* _Saved data entries_
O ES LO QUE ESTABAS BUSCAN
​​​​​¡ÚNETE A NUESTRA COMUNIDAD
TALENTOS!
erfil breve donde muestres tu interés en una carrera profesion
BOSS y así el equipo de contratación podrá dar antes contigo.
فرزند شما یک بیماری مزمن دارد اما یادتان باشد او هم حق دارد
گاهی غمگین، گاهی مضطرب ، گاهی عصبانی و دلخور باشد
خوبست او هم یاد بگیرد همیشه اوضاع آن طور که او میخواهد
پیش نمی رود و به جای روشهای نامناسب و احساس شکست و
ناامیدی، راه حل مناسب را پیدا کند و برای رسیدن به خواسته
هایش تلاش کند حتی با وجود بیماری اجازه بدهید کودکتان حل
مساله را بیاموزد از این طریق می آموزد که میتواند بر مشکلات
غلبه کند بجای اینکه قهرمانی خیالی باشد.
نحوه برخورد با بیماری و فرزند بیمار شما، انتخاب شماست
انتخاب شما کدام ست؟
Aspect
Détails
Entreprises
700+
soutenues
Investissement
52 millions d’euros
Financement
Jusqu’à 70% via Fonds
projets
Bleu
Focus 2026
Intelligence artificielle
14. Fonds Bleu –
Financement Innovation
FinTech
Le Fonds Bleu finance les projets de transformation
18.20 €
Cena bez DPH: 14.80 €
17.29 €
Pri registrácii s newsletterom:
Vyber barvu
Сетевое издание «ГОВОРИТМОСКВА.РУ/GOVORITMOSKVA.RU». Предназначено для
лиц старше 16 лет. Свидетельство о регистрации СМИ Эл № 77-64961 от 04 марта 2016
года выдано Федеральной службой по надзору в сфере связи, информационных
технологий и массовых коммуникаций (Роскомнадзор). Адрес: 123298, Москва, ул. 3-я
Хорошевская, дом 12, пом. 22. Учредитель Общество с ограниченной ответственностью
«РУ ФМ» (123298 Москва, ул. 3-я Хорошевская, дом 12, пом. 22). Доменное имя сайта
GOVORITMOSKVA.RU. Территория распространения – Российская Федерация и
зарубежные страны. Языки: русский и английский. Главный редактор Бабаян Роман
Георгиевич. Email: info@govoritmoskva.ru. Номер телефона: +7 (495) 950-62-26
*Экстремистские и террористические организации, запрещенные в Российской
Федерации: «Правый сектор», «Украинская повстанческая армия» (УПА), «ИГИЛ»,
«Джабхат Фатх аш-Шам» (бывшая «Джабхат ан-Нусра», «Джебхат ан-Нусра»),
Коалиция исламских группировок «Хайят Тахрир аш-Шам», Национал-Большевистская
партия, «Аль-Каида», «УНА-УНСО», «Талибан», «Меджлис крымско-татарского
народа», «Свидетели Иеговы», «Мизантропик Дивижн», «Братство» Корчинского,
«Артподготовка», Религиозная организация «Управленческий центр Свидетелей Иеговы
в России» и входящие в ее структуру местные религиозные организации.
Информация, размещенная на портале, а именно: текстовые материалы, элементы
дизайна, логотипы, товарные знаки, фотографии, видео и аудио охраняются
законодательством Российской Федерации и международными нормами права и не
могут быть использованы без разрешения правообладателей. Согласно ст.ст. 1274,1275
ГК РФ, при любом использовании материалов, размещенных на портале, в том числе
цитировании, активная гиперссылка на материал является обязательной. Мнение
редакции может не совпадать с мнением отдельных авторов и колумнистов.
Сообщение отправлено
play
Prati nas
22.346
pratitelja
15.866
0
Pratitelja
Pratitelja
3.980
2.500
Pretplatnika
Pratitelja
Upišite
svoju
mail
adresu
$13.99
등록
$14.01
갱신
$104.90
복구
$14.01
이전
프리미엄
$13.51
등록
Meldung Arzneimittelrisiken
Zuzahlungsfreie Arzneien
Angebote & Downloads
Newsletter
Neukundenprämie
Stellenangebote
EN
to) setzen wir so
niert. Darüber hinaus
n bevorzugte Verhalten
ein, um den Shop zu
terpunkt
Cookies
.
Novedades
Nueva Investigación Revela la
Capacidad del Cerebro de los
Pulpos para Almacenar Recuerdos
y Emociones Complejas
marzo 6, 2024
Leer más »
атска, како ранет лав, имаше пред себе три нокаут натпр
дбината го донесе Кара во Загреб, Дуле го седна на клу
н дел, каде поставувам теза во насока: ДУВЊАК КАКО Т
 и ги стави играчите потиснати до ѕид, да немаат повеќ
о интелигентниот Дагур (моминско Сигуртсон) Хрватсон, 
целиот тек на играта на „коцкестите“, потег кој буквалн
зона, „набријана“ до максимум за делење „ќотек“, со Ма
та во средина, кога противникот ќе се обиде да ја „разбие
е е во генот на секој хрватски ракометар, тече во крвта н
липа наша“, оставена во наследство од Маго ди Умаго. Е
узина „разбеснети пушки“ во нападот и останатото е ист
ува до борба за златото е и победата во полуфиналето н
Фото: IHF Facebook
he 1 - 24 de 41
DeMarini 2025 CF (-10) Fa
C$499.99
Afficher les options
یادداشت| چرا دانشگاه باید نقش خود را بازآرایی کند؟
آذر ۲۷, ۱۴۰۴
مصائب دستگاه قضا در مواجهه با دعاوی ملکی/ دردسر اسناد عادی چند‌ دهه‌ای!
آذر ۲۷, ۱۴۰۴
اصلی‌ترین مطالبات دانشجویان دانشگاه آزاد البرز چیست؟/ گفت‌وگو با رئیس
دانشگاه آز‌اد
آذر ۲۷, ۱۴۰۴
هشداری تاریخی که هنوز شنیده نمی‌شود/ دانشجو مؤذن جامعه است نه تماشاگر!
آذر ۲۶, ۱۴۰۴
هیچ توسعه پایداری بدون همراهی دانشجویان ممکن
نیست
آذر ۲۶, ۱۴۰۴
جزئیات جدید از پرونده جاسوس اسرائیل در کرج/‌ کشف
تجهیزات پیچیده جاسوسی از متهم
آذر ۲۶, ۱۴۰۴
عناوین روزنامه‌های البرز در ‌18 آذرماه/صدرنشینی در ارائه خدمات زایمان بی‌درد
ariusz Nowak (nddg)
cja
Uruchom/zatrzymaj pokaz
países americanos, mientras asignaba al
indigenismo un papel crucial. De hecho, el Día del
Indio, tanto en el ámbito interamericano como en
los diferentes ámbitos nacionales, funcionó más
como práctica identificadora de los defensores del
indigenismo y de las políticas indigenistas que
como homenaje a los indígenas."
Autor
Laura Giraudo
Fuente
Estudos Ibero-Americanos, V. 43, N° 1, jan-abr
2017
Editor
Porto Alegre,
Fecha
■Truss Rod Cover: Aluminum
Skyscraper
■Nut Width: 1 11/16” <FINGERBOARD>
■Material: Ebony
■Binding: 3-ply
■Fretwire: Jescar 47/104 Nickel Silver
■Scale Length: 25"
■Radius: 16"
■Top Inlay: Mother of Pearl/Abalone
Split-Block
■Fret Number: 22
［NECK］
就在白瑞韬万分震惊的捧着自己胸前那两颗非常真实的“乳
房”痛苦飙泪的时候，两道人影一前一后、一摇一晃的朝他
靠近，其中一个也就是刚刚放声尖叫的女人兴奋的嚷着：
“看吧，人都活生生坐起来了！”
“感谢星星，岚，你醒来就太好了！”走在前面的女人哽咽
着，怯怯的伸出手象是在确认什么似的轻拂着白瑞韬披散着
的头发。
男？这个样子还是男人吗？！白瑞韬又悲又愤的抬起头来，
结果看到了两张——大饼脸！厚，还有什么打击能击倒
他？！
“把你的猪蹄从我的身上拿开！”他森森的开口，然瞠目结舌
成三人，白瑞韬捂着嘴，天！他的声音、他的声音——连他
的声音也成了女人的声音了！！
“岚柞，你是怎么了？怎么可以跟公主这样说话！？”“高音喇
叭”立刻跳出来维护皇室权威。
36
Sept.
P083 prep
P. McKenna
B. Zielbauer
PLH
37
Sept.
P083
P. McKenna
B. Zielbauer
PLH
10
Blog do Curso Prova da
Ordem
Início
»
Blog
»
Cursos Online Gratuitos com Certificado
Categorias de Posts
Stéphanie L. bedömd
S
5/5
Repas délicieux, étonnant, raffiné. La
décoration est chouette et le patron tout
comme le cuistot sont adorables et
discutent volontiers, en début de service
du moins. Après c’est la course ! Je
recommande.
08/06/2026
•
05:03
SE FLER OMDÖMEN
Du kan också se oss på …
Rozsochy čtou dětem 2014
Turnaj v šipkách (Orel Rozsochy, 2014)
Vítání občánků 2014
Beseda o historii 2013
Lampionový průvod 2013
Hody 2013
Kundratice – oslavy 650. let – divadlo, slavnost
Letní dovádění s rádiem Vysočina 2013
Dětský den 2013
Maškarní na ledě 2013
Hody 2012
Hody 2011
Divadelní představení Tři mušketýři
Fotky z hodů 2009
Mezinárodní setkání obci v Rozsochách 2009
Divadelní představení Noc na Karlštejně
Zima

* _Prompt_
Lines from the top of the data above through the line with "غلبه کند بجای اینکه قهرمانی خیالی باشد.", both ends included: copy them exactly, nothing more.

* _Solution to this problem_
O ES LO QUE ESTABAS BUSCAN
​​​​​¡ÚNETE A NUESTRA COMUNIDAD
TALENTOS!
erfil breve donde muestres tu interés en una carrera profesion
BOSS y así el equipo de contratación podrá dar antes contigo.
فرزند شما یک بیماری مزمن دارد اما یادتان باشد او هم حق دارد
گاهی غمگین، گاهی مضطرب ، گاهی عصبانی و دلخور باشد
خوبست او هم یاد بگیرد همیشه اوضاع آن طور که او میخواهد
پیش نمی رود و به جای روشهای نامناسب و احساس شکست و
ناامیدی، راه حل مناسب را پیدا کند و برای رسیدن به خواسته
هایش تلاش کند حتی با وجود بیماری اجازه بدهید کودکتان حل
مساله را بیاموزد از این طریق می آموزد که میتواند بر مشکلات
غلبه کند بجای اینکه قهرمانی خیالی باشد.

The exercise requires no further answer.